Advantages of scaling out and in using read replicas:
  • Simple – relatively easy to implement compared to other distribution approaches
  • Scales beyond the limitations of a single machine
  • Usually is done online (but the client is not automatically updated on the added/removed replicas)
Disadvantages of scaling out and in using read replicas:
  • Scaling is only for throughput and  read operation (sometimes at the expense of write operations).
  • Application changes are usually required to perform the reads and writes in the right place and to add or remove nodes.
The read replicas approach is used by MySQL replication, Amazon RDS, Zimory, and more. It is usually suitable for 1st generation web applications where the application is mostly read (90/10, 80/20 – scalability is needed mostly for read operations). For next-generation web apps that are user and content-driven, this approach is less suitable.
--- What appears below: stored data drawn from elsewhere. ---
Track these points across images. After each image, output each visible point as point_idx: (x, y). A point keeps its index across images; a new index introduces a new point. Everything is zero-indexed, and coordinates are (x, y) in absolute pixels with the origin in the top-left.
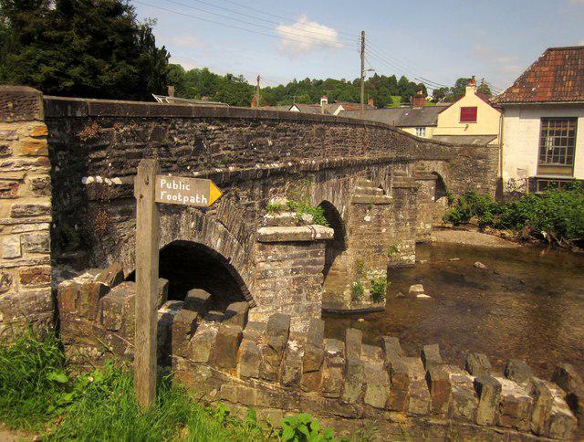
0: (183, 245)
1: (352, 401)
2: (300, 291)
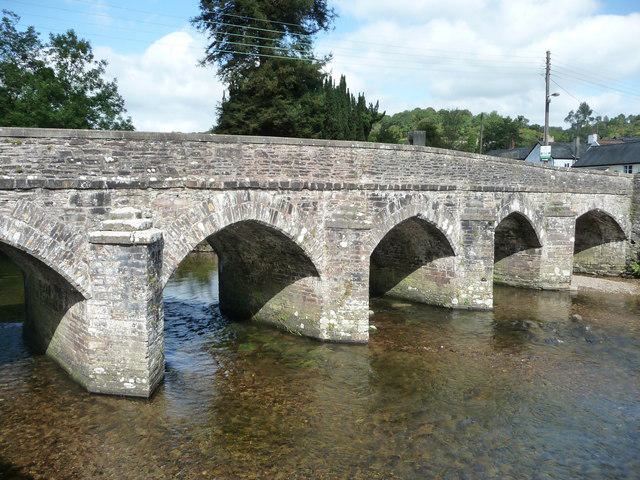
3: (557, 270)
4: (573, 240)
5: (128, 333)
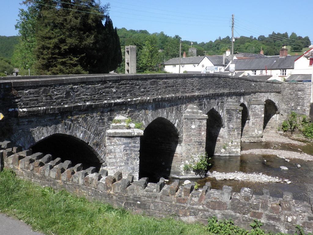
0: (61, 135)
1: (47, 176)
3: (256, 131)
4: (263, 116)
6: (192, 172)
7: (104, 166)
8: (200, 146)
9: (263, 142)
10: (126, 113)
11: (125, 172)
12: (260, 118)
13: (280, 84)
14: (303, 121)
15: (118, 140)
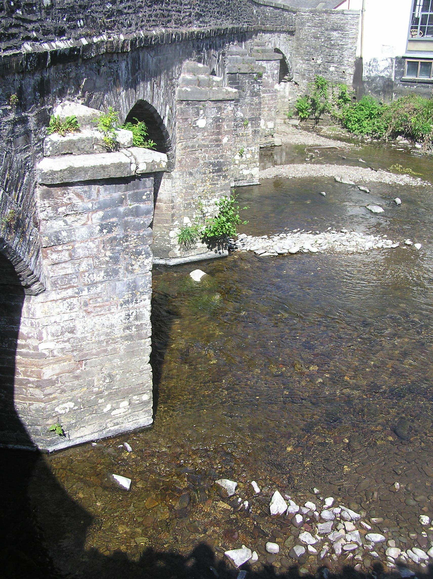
2: (115, 260)
5: (118, 332)
6: (199, 245)
7: (37, 295)
8: (219, 176)
9: (276, 146)
10: (76, 92)
11: (107, 301)
12: (270, 92)
13: (295, 13)
14: (340, 98)
15: (78, 195)
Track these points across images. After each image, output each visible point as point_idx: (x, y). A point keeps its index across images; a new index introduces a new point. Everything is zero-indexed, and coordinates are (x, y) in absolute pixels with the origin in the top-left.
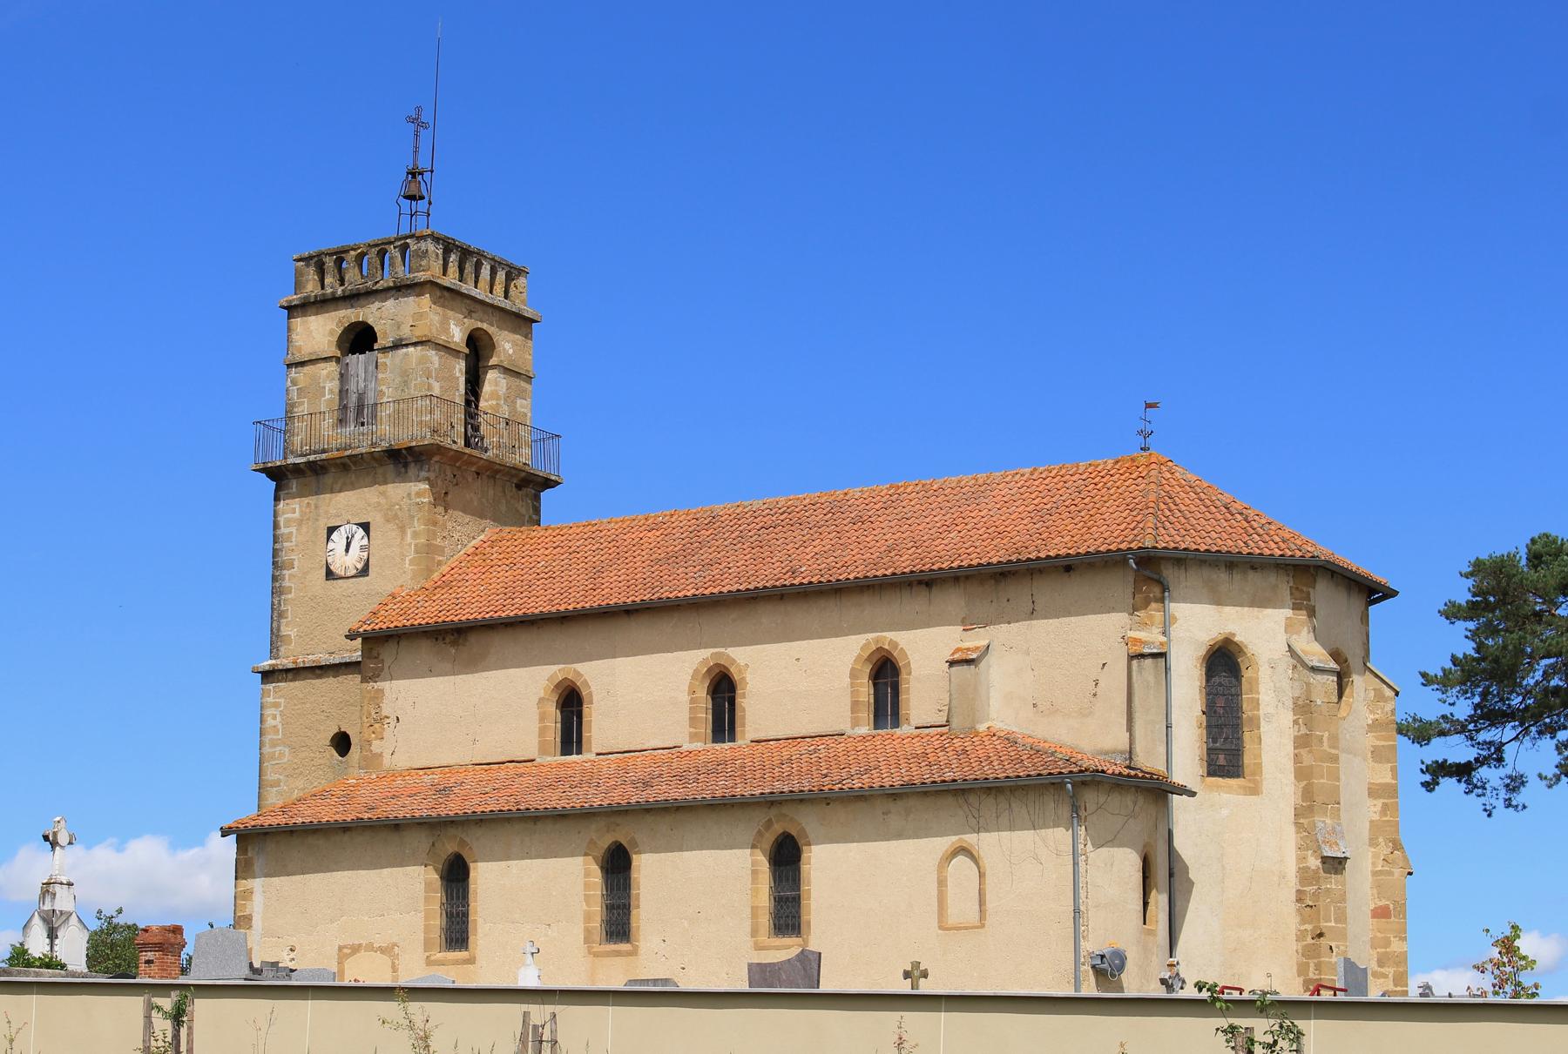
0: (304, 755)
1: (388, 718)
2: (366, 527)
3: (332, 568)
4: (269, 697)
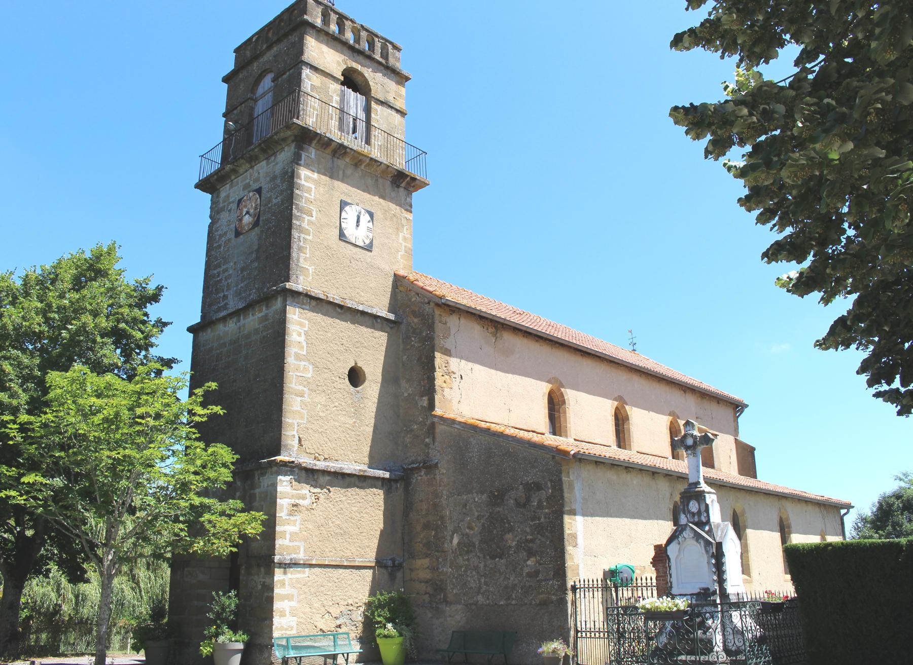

With the expansion of social applications and social/sharing features, today’s applications are characterized with a much higher ratio of write operations. Some applications even demonstrate a ratio of 70/30 for write operations.

Sharding:

Sharding is another way to resolve MySQL scalability issues. It usually means splitting up the data by some logic derived from the application. This can be done by selecting a key in the data and splitting the data by hashing that key and having some distribution logic. It can also be done by identifying the application needs and setting different tables or different data sets in different databases (splitting the North-America sales data from the EMEA sales data, etc.)
This approach is simple from the database standpoint, but is very complex from the application standpoint since the application needs to be modified to deal with the data being scattered into the different shards. Moreover, combining data from different shards can be very complex and involves development in the application (you can’t just run a simple JOIN.)
Advantages of scaling out and in using sharding:
  • Scales beyond the limitations of a single machine
  • Scales both read and write operations (but makes some operations impossible to achieve in the database)
  • Scales both throughput and capacity
Disadvantages of scaling out and in using sharding:
  • Complex and requires application changes
  • Scaling is usually offline and requires a re-partitioning event – and may require application changes.
Today, there are some solutions that introduce auto-sharding (Scalebase, Dbshards). This approach makes sharding more similar to shared-nothing partitioning, thus taking the sting out of some sharding complexities. However, it still requires application awareness and could prove to be a limiting factor if you needed to update your app or migrate to a different database solution.